Study text:
═══

All ping endpoints return Content-Type: application/json. Every response includes a status field of either "ok" or "error".

Success — HTTP 200
{
  "status": "ok",
  "message": "complete signal received",
  "ping_id": "01j9abc123def456"
}

ping_id uniquely identifies the recorded ping result row. Use it to correlate dashboard events with your job logs for debugging.

Error — HTTP 4xx / 5xx
{
  "status": "error",
  "message": "not found"
}

Simple error for most failures. The message field is human-readable and safe to log.

Paused Monitor — HTTP 200
{
  "status": "ok",
  "message": "monitor is paused, ping recorded but not processed"
}

A paused monitor still returns 200 so your job continues unmodified. The state machine is not updated and no alerts fire while paused.

Validation Error — HTTP 400
{
  "status": "error",
  "message": "message: must be at most 1000 characters",
  "errors": [
    {
      "field": "message",
      "message": "must be at most 1000 characters"
    }
  ]
}

Validation failures include a structured errors array with one entry per invalid field. The top-level message summarises the first error for simple clients.

Rate Limiting

Ping endpoints are protected by a per-IP token-bucket rate limiter to prevent abuse and ensure fair service for all customers.

LimitWindowScopeAction When Exceeded
60 requests1 minutePer source IP addressHTTP 429 with Retry-After header indicating seconds until the window resets

A typical cron job running every minute sends at most 2 pings per cycle (start + complete) — 120 pings/hour from a single IP, well within the limit. The rate limiter only activates for pathological traffic patterns such as tight retry loops or large numbers of jobs sharing a single NAT egress IP that collectively exceed 60 pings/min.

Endpoint Details & Examples

GET POST HEAD /ping/{uuid} — Heartbeat / success

The simplest way to report a successful run. Send at the end of your job. Equivalent to /ping/{uuid}/complete. Resolves any open incident and advances the next expected run time.

═══

Stored data:
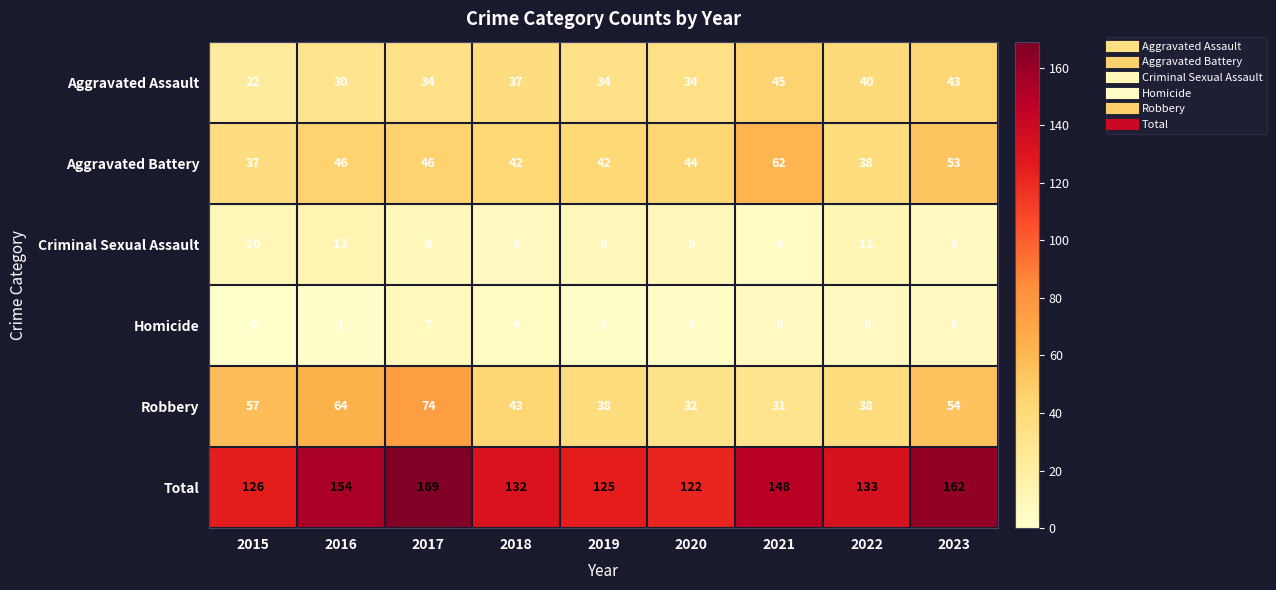

True or false: Criminal Sexual Assault has a value of 3 at 2017.

False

═══

Task instructions:
1 > Answer these questions from the ping API documentation, one line per answer, each labeled with its letter.
(a) Which HTTP status code does a paused monitor return?
(b) What does the ping_id field uniquely identify?
(c) Which endpoint does the documentation call equivalent to /ping/{uuid}?
2 > Pick up the ping API documentation after its final sentence and keep writing it in the same style.

Answer set:
1 >
(a) HTTP 200.
(b) The recorded ping result row.
(c) /ping/{uuid}/complete.

2 >
Minimal — GET with no body

curl -fsS --retry 3 https://app.flarewarden.com/ping/YOUR-UUID

With structured JSON body

curl -fsS --retry 3 -X POST \
  -H "Content-Type: application/json" \
  -d '{"message":"Processed 1,423 records","duration_ms":4200,"metadata":{"env":"prod","version":"2.1.0"}}' \
  https://app.flarewarden.com/ping/YOUR-UUID

With query parameters (zero-dependency)

curl -fsS --retry 3 "https://app.flarewarden.com/ping/YOUR-UUID?message=done&duration_ms=4200"
GET POST /ping/{uuid}/start — Signal job start (optional)

Send at the beginning of your job. Transitions the monitor to Running, records the start timestamp, and starts the hung-job clock (if a max run duration is configured). If no /complete or /fail ping follows within the max run duration, the monitor is marked Failed automatically.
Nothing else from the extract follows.